Another point of contention is that in the beginning the author starts out amateurishly and makes it difficult to get into the book, whereas the movie has a more effective beginning.
To dispel any misgivings among readers, the book is good but if, as noted previously, the author had stuck closer to the movie script it would have been great.
Who'd a thunk it: Mr. Spock's been "Born Again"!

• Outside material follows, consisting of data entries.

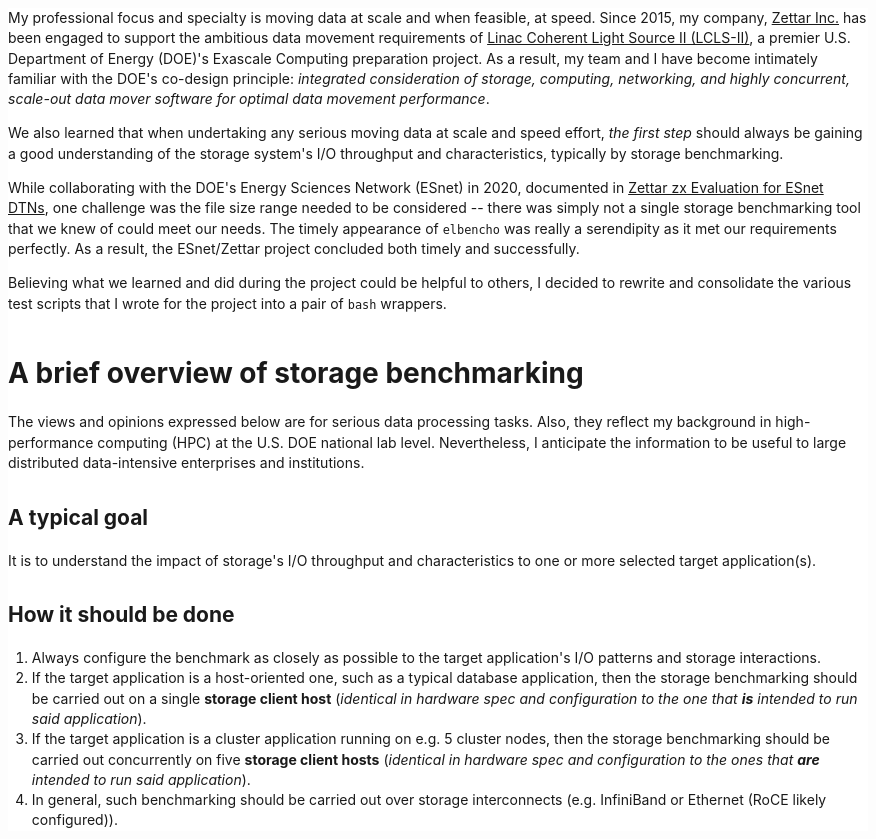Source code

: My professional focus and specialty is moving data at scale and when
feasible, at speed.  Since 2015, my company, [Zettar
Inc.](https://zettar.com/) has been engaged to support the ambitious
data movement requirements of [Linac Coherent Light Source II
(LCLS-II)](https://lcls.slac.stanford.edu/lcls-ii/design-and-performance),
a premier U.S. Department of Energy (DOE)'s Exascale Computing
preparation project.  As a result, my team and I have become
intimately familiar with the DOE's co-design principle: *integrated
consideration of storage, computing, networking, and highly
concurrent, scale-out data mover software for optimal data movement
performance*.

We also learned that when undertaking any serious moving data at scale
and speed effort, *the first step* should always be gaining a good
understanding of the storage system's I/O throughput and
characteristics, typically by storage benchmarking.

While collaborating with the DOE's Energy Sciences Network (ESnet) in
2020, documented in [Zettar zx Evaluation for ESnet
DTNs](https://www.es.net/assets/Uploads/zettar-zx-dtn-report.pdf), one
challenge was the file size range needed to be considered -- there was
simply not a single storage benchmarking tool that we knew of could
meet our needs.  The timely appearance of `elbencho` was really a
serendipity as it met our requirements perfectly.  As a result, the
ESnet/Zettar project concluded both timely and successfully.

Believing what we learned and did during the project could be helpful
to others, I decided to rewrite and consolidate the various test
scripts that I wrote for the project into a pair of `bash` wrappers. 

# A brief overview of storage benchmarking

The views and opinions expressed below are for serious data processing
tasks. Also, they reflect my background in high-performance computing
(HPC) at the U.S. DOE national lab level.  Nevertheless, I anticipate
the information to be useful to large distributed data-intensive
enterprises and institutions.

## A typical goal

It is to understand the impact of storage's I/O throughput and
characteristics to one or more selected target application(s).

## How it should be done

1. Always configure the benchmark as closely as possible to the target
   application's I/O patterns and storage interactions.
2. If the target application is a host-oriented one, such as a typical
   database application, then the storage benchmarking should be
   carried out on a single **storage client host** (*identical in
   hardware spec and configuration to the one that **is** intended to run
   said application*).
3. If the target application is a cluster application running on e.g.
   5 cluster nodes, then the storage benchmarking should be carried
   out concurrently on five **storage client hosts** (*identical in
   hardware spec and configuration to the ones that **are** intended to
   run said application*).
4. In general, such benchmarking should be carried out over storage
   interconnects (e.g. InfiniBand or Ethernet (RoCE likely
   configured)).
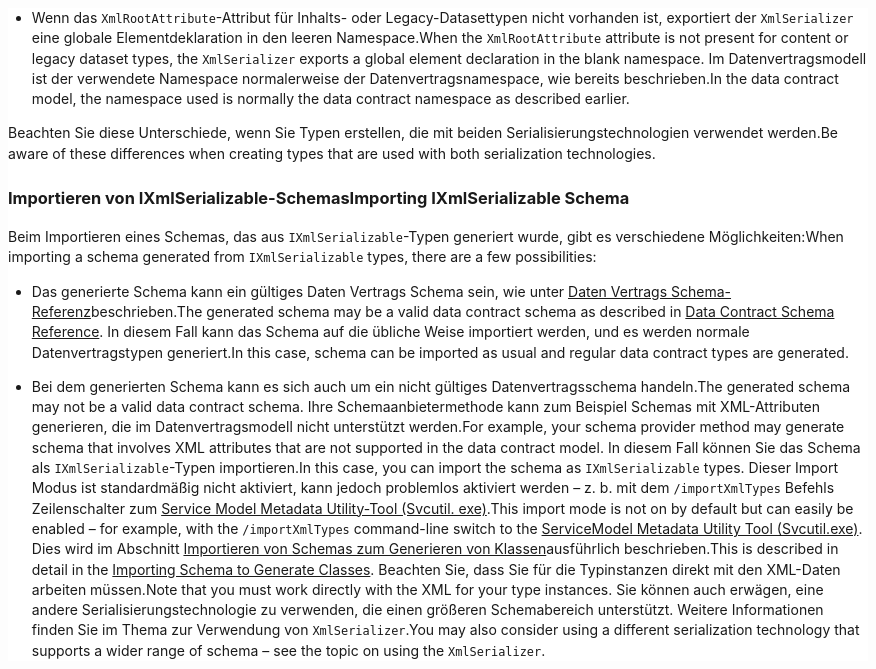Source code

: - <span data-ttu-id="327cf-254">Wenn das `XmlRootAttribute`-Attribut für Inhalts- oder Legacy-Datasettypen nicht vorhanden ist, exportiert der `XmlSerializer` eine globale Elementdeklaration in den leeren Namespace.</span><span class="sxs-lookup"><span data-stu-id="327cf-254">When the `XmlRootAttribute` attribute is not present for content or legacy dataset types, the `XmlSerializer` exports a global element declaration in the blank namespace.</span></span> <span data-ttu-id="327cf-255">Im Datenvertragsmodell ist der verwendete Namespace normalerweise der Datenvertragsnamespace, wie bereits beschrieben.</span><span class="sxs-lookup"><span data-stu-id="327cf-255">In the data contract model, the namespace used is normally the data contract namespace as described earlier.</span></span>

<span data-ttu-id="327cf-256">Beachten Sie diese Unterschiede, wenn Sie Typen erstellen, die mit beiden Serialisierungstechnologien verwendet werden.</span><span class="sxs-lookup"><span data-stu-id="327cf-256">Be aware of these differences when creating types that are used with both serialization technologies.</span></span>

### <a name="importing-ixmlserializable-schema"></a><span data-ttu-id="327cf-257">Importieren von IXmlSerializable-Schemas</span><span class="sxs-lookup"><span data-stu-id="327cf-257">Importing IXmlSerializable Schema</span></span>

<span data-ttu-id="327cf-258">Beim Importieren eines Schemas, das aus `IXmlSerializable`-Typen generiert wurde, gibt es verschiedene Möglichkeiten:</span><span class="sxs-lookup"><span data-stu-id="327cf-258">When importing a schema generated from `IXmlSerializable` types, there are a few possibilities:</span></span>

- <span data-ttu-id="327cf-259">Das generierte Schema kann ein gültiges Daten Vertrags Schema sein, wie unter [Daten Vertrags Schema-Referenz](data-contract-schema-reference.md)beschrieben.</span><span class="sxs-lookup"><span data-stu-id="327cf-259">The generated schema may be a valid data contract schema as described in [Data Contract Schema Reference](data-contract-schema-reference.md).</span></span> <span data-ttu-id="327cf-260">In diesem Fall kann das Schema auf die übliche Weise importiert werden, und es werden normale Datenvertragstypen generiert.</span><span class="sxs-lookup"><span data-stu-id="327cf-260">In this case, schema can be imported as usual and regular data contract types are generated.</span></span>

- <span data-ttu-id="327cf-261">Bei dem generierten Schema kann es sich auch um ein nicht gültiges Datenvertragsschema handeln.</span><span class="sxs-lookup"><span data-stu-id="327cf-261">The generated schema may not be a valid data contract schema.</span></span> <span data-ttu-id="327cf-262">Ihre Schemaanbietermethode kann zum Beispiel Schemas mit XML-Attributen generieren, die im Datenvertragsmodell nicht unterstützt werden.</span><span class="sxs-lookup"><span data-stu-id="327cf-262">For example, your schema provider method may generate schema that involves XML attributes that are not supported in the data contract model.</span></span> <span data-ttu-id="327cf-263">In diesem Fall können Sie das Schema als `IXmlSerializable`-Typen importieren.</span><span class="sxs-lookup"><span data-stu-id="327cf-263">In this case, you can import the schema as `IXmlSerializable` types.</span></span> <span data-ttu-id="327cf-264">Dieser Import Modus ist standardmäßig nicht aktiviert, kann jedoch problemlos aktiviert werden – z. b. mit dem `/importXmlTypes` Befehls Zeilenschalter zum [Service Model Metadata Utility-Tool (Svcutil. exe)](../servicemodel-metadata-utility-tool-svcutil-exe.md).</span><span class="sxs-lookup"><span data-stu-id="327cf-264">This import mode is not on by default but can easily be enabled – for example, with the `/importXmlTypes` command-line switch to the [ServiceModel Metadata Utility Tool (Svcutil.exe)](../servicemodel-metadata-utility-tool-svcutil-exe.md).</span></span> <span data-ttu-id="327cf-265">Dies wird im Abschnitt [Importieren von Schemas zum Generieren von Klassen](importing-schema-to-generate-classes.md)ausführlich beschrieben.</span><span class="sxs-lookup"><span data-stu-id="327cf-265">This is described in detail in the [Importing Schema to Generate Classes](importing-schema-to-generate-classes.md).</span></span> <span data-ttu-id="327cf-266">Beachten Sie, dass Sie für die Typinstanzen direkt mit den XML-Daten arbeiten müssen.</span><span class="sxs-lookup"><span data-stu-id="327cf-266">Note that you must work directly with the XML for your type instances.</span></span> <span data-ttu-id="327cf-267">Sie können auch erwägen, eine andere Serialisierungstechnologie zu verwenden, die einen größeren Schemabereich unterstützt. Weitere Informationen finden Sie im Thema zur Verwendung von `XmlSerializer`.</span><span class="sxs-lookup"><span data-stu-id="327cf-267">You may also consider using a different serialization technology that supports a wider range of schema – see the topic on using the `XmlSerializer`.</span></span>
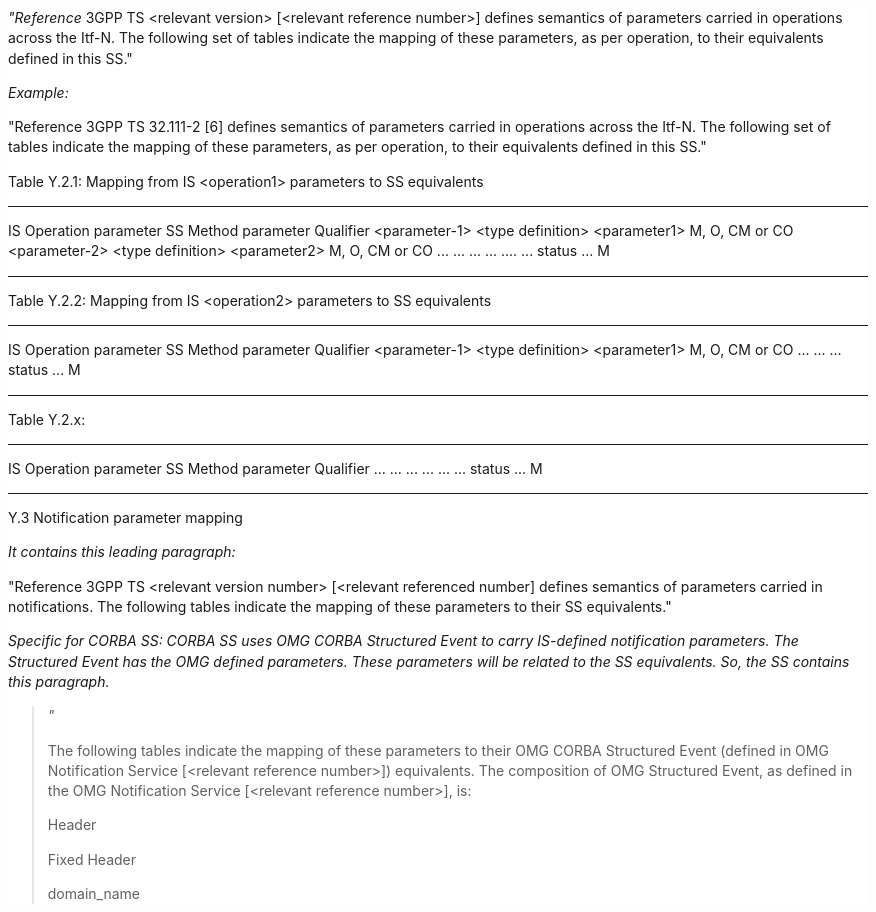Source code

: *\"Reference* 3GPP TS \<relevant version\> \[\<relevant reference
number\>\] defines semantics of parameters carried in operations across
the Itf-N. The following set of tables indicate the mapping of these
parameters, as per operation, to their equivalents defined in this SS.\"

*Example:*

\"Reference 3GPP TS 32.111-2 \[6\] defines semantics of parameters
carried in operations across the Itf-N. The following set of tables
indicate the mapping of these parameters, as per operation, to their
equivalents defined in this SS.\"

Table Y.2.1: Mapping from IS \<operation1\> parameters to SS equivalents

  ------------------------ ------------------------------------ ----------------
  IS Operation parameter   SS Method parameter                  Qualifier
  \<parameter-1\>          \<type definition\> \<parameter1\>   M, O, CM or CO
  \<parameter-2\>          \<type definition\> \<parameter2\>   M, O, CM or CO
  ...                      ...                                  ...
  ...                      ....                                 ...
  status                   ...                                  M
  ------------------------ ------------------------------------ ----------------

Table Y.2.2: Mapping from IS \<operation2\> parameters to SS equivalents

  ------------------------ ------------------------------------ ----------------
  IS Operation parameter   SS Method parameter                  Qualifier
  \<parameter-1\>          \<type definition\> \<parameter1\>   M, O, CM or CO
  ...                      ...                                  ...
  status                   ...                                  M
  ------------------------ ------------------------------------ ----------------

Table Y.2.x:

  ------------------------ --------------------- -----------
  IS Operation parameter   SS Method parameter   Qualifier
  ...                      ...                   \...
  ...                      ...                   \...
  status                   ...                   M
  ------------------------ --------------------- -----------

Y.3 Notification parameter mapping

*It contains this leading paragraph:*

\"Reference 3GPP TS \<relevant version number\> \[\<relevant referenced
number\] defines semantics of parameters carried in notifications. The
following tables indicate the mapping of these parameters to their SS
equivalents.\"

*Specific for CORBA SS: CORBA SS uses OMG CORBA Structured Event to
carry IS-defined notification parameters. The Structured Event has the
OMG defined parameters. These parameters will be related to the SS
equivalents. So, the SS contains this paragraph.*

> *\"*
>
> The following tables indicate the mapping of these parameters to their
> OMG CORBA Structured Event (defined in OMG Notification Service
> \[\<relevant reference number\>\]) equivalents. The composition of OMG
> Structured Event, as defined in the OMG Notification Service
> \[\<relevant reference number\>\], is:
>
> Header
>
> Fixed Header
>
> domain\_name
>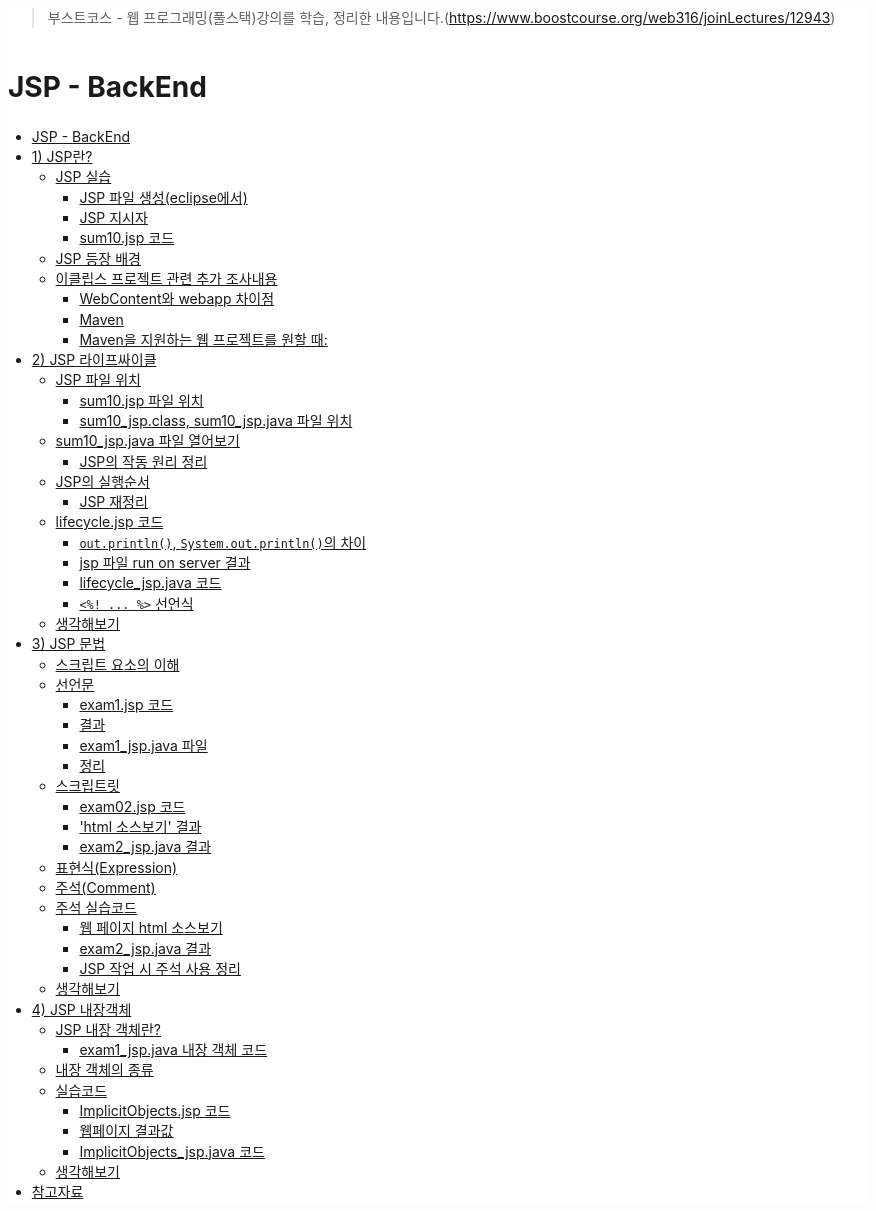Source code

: > 부스트코스 - 웹 프로그래밍(풀스택)강의를 학습, 정리한 내용입니다.(https://www.boostcourse.org/web316/joinLectures/12943)

# JSP - BackEnd

- [JSP - BackEnd](#jsp---backend)
- [1) JSP란?](#1-jsp란)
  - [JSP 실습](#jsp-실습)
    - [JSP 파일 생성(eclipse에서)](#jsp-파일-생성eclipse에서)
    - [JSP 지시자](#jsp-지시자)
    - [sum10.jsp 코드](#sum10jsp-코드)
  - [JSP 등장 배경](#jsp-등장-배경)
  - [이클립스 프로젝트 관련 추가 조사내용](#이클립스-프로젝트-관련-추가-조사내용)
    - [WebContent와 webapp 차이점](#webcontent와-webapp-차이점)
    - [Maven](#maven)
    - [Maven을 지원하는 웹 프로젝트를 원할 때:](#maven을-지원하는-웹-프로젝트를-원할-때)
- [2) JSP 라이프싸이클](#2-jsp-라이프싸이클)
  - [JSP 파일 위치](#jsp-파일-위치)
    - [sum10.jsp 파일 위치](#sum10jsp-파일-위치)
    - [sum10_jsp.class, sum10_jsp.java 파일 위치](#sum10_jspclass-sum10_jspjava-파일-위치)
  - [sum10_jsp.java 파일 열어보기](#sum10_jspjava-파일-열어보기)
    - [JSP의 작동 원리 정리](#jsp의-작동-원리-정리)
  - [JSP의 실행순서](#jsp의-실행순서)
    - [JSP 재정리](#jsp-재정리)
  - [lifecycle.jsp 코드](#lifecyclejsp-코드)
    - [`out.println()`, `System.out.println()`의 차이](#outprintln-systemoutprintln의-차이)
    - [jsp 파일 run on server 결과](#jsp-파일-run-on-server-결과)
    - [lifecycle_jsp.java 코드](#lifecycle_jspjava-코드)
    - [`<%! ... %>` 선언식](#---선언식)
  - [생각해보기](#생각해보기)
- [3) JSP 문법](#3-jsp-문법)
  - [스크립트 요소의 이해](#스크립트-요소의-이해)
  - [선언문](#선언문)
    - [exam1.jsp 코드](#exam1jsp-코드)
    - [결과](#결과)
    - [exam1_jsp.java 파일](#exam1_jspjava-파일)
    - [정리](#정리)
  - [스크립트릿](#스크립트릿)
    - [exam02.jsp 코드](#exam02jsp-코드)
    - ['html 소스보기' 결과](#html-소스보기-결과)
    - [exam2_jsp.java 결과](#exam2_jspjava-결과)
  - [표현식(Expression)](#표현식expression)
  - [주석(Comment)](#주석comment)
  - [주석 실습코드](#주석-실습코드)
    - [웹 페이지 html 소스보기](#웹-페이지-html-소스보기)
    - [exam2_jsp.java 결과](#exam2_jspjava-결과-1)
    - [JSP 작업 시 주석 사용 정리](#jsp-작업-시-주석-사용-정리)
  - [생각해보기](#생각해보기-1)
- [4) JSP 내장객체](#4-jsp-내장객체)
  - [JSP 내장 객체란?](#jsp-내장-객체란)
    - [exam1_jsp.java 내장 객체 코드](#exam1_jspjava-내장-객체-코드)
  - [내장 객체의 종류](#내장-객체의-종류)
  - [실습코드](#실습코드)
    - [ImplicitObjects.jsp 코드](#implicitobjectsjsp-코드)
    - [웹페이지 결과값](#웹페이지-결과값)
    - [ImplicitObjects_jsp.java 코드](#implicitobjects_jspjava-코드)
  - [생각해보기](#생각해보기-2)
- [참고자료](#참고자료)
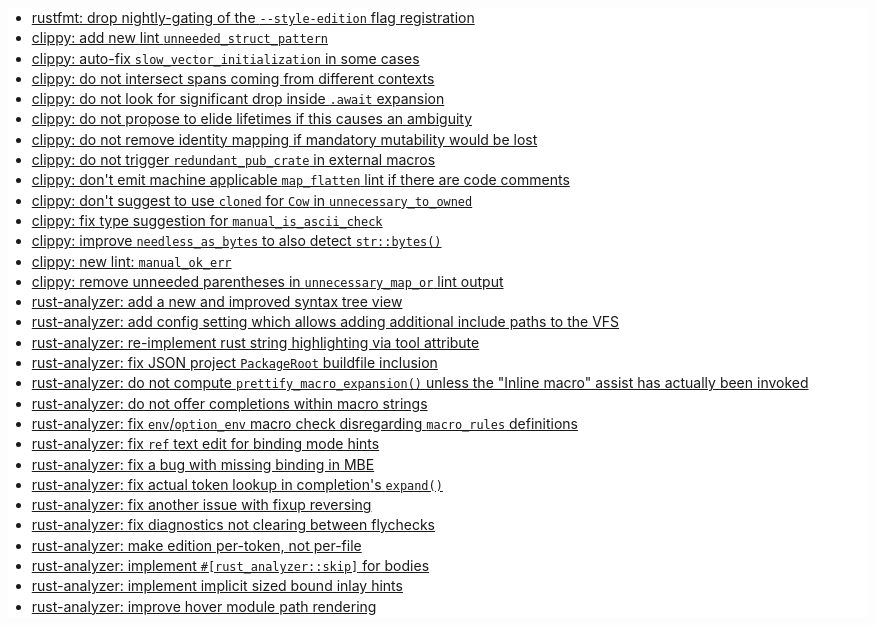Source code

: * [rustfmt: drop nightly-gating of the `--style-edition` flag registration](https://github.com/rust-lang/rust/pull/135200)
* [clippy: add new lint `unneeded_struct_pattern`](https://github.com/rust-lang/rust-clippy/pull/13465)
* [clippy: auto-fix `slow_vector_initialization` in some cases](https://github.com/rust-lang/rust-clippy/pull/13947)
* [clippy: do not intersect spans coming from different contexts](https://github.com/rust-lang/rust-clippy/pull/13942)
* [clippy: do not look for significant drop inside `.await` expansion](https://github.com/rust-lang/rust-clippy/pull/13985)
* [clippy: do not propose to elide lifetimes if this causes an ambiguity](https://github.com/rust-lang/rust-clippy/pull/13929)
* [clippy: do not remove identity mapping if mandatory mutability would be lost](https://github.com/rust-lang/rust-clippy/pull/13905)
* [clippy: do not trigger `redundant_pub_crate` in external macros](https://github.com/rust-lang/rust-clippy/pull/13952)
* [clippy: don't emit machine applicable `map_flatten` lint if there are code comments](https://github.com/rust-lang/rust-clippy/pull/13940)
* [clippy: don't suggest to use `cloned` for `Cow` in `unnecessary_to_owned`](https://github.com/rust-lang/rust-clippy/pull/13853)
* [clippy: fix type suggestion for `manual_is_ascii_check`](https://github.com/rust-lang/rust-clippy/pull/13916)
* [clippy: improve `needless_as_bytes` to also detect `str::bytes()`](https://github.com/rust-lang/rust-clippy/pull/13972)
* [clippy: new lint: `manual_ok_err`](https://github.com/rust-lang/rust-clippy/pull/13740)
* [clippy: remove unneeded parentheses in `unnecessary_map_or` lint output](https://github.com/rust-lang/rust-clippy/pull/13932)
* [rust-analyzer: add a new and improved syntax tree view](https://github.com/rust-lang/rust-analyzer/pull/18813)
* [rust-analyzer: add config setting which allows adding additional include paths to the VFS](https://github.com/rust-lang/rust-analyzer/pull/18880)
* [rust-analyzer: re-implement rust string highlighting via tool attribute](https://github.com/rust-lang/rust-analyzer/pull/18906)
* [rust-analyzer: fix JSON project `PackageRoot` buildfile inclusion](https://github.com/rust-lang/rust-analyzer/pull/18866)
* [rust-analyzer: do not compute `prettify_macro_expansion()` unless the "Inline macro" assist has actually been invoked](https://github.com/rust-lang/rust-analyzer/pull/18900)
* [rust-analyzer: do not offer completions within macro strings](https://github.com/rust-lang/rust-analyzer/pull/18832)
* [rust-analyzer: fix `env`/`option_env` macro check disregarding `macro_rules` definitions](https://github.com/rust-lang/rust-analyzer/pull/18884)
* [rust-analyzer: fix `ref` text edit for binding mode hints](https://github.com/rust-lang/rust-analyzer/pull/18920)
* [rust-analyzer: fix a bug with missing binding in MBE](https://github.com/rust-lang/rust-analyzer/pull/18877)
* [rust-analyzer: fix actual token lookup in completion's `expand()`](https://github.com/rust-lang/rust-analyzer/pull/18889)
* [rust-analyzer: fix another issue with fixup reversing](https://github.com/rust-lang/rust-analyzer/pull/18899)
* [rust-analyzer: fix diagnostics not clearing between flychecks](https://github.com/rust-lang/rust-analyzer/pull/18864)
* [rust-analyzer: make edition per-token, not per-file](https://github.com/rust-lang/rust-analyzer/pull/18861)
* [rust-analyzer: implement `#[rust_analyzer::skip]` for bodies](https://github.com/rust-lang/rust-analyzer/pull/18907)
* [rust-analyzer: implement implicit sized bound inlay hints](https://github.com/rust-lang/rust-analyzer/pull/18903)
* [rust-analyzer: improve hover module path rendering](https://github.com/rust-lang/rust-analyzer/pull/18904)


[submit_crate]: https://users.rust-lang.org/t/crate-of-the-week/2704
[merged]: https://github.com/search?q=is%3Apr+org%3Arust-lang+is%3Amerged+merged%3A2025-01-07..2025-01-14
[calendar]: https://www.google.com/calendar/embed?src=apd9vmbc22egenmtu5l6c5jbfc%40group.calendar.google.com
[community]: mailto:community-team@rust-lang.org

Most S.F. fans found his apparent exit from the Star Trek merry band of senior citizens a hopeful sign of better things to come in STAR TREK III: perhaps the croaking of Kirk, Bones or (Oh Rapture!) Scotty. But the Trekkies cheered mightily as their perpetual adolescent fantasy was gloriously resurrected: the tomb was empty and the shroud, neatly folded.
But Easter was quickly followed by Estrus, when the new Spock, mysteriously accelerated to puberty, comes into Pon Farr, a grumpy sort of heat Vulcans suffer every seven years or so. Thereupon, the second Mr. Saavik, the "Cast-Again" Romulan/Vulcan miscegenette, finding the second Spock's idiotic teen-age hunk phase to her taste, initiated that Masonic interdigitation which we all know as Vulcan foreplay. I suppose that the Saavik/Spock mercy-fuck will result in a new Xmas release: SPOCK III; THE DIAPERS OF KHAN!
So any way, they finally totalled the Enterprise. It was, after all, "Twenty years old." Following from perhaps the same logic, they also off-ed Kirk Junior.... But Wait! Kirk Jr. and the Enterprise were both wasted in proximity to the same mysterious force which up and resurrected Mr. Spock! Could it be? Maybe one of the fragments of the exploding planet (Krypton?) carried a super-baby and a tiny Enterprise off to yet another Paramount production studio.
STAR TREK IV? Will Kirk get a convincing toupee? Will the Trekkies have to make new uniforms? And, will the new Enterprise still look like a frisbee being gang-banged by a committee of flashlights?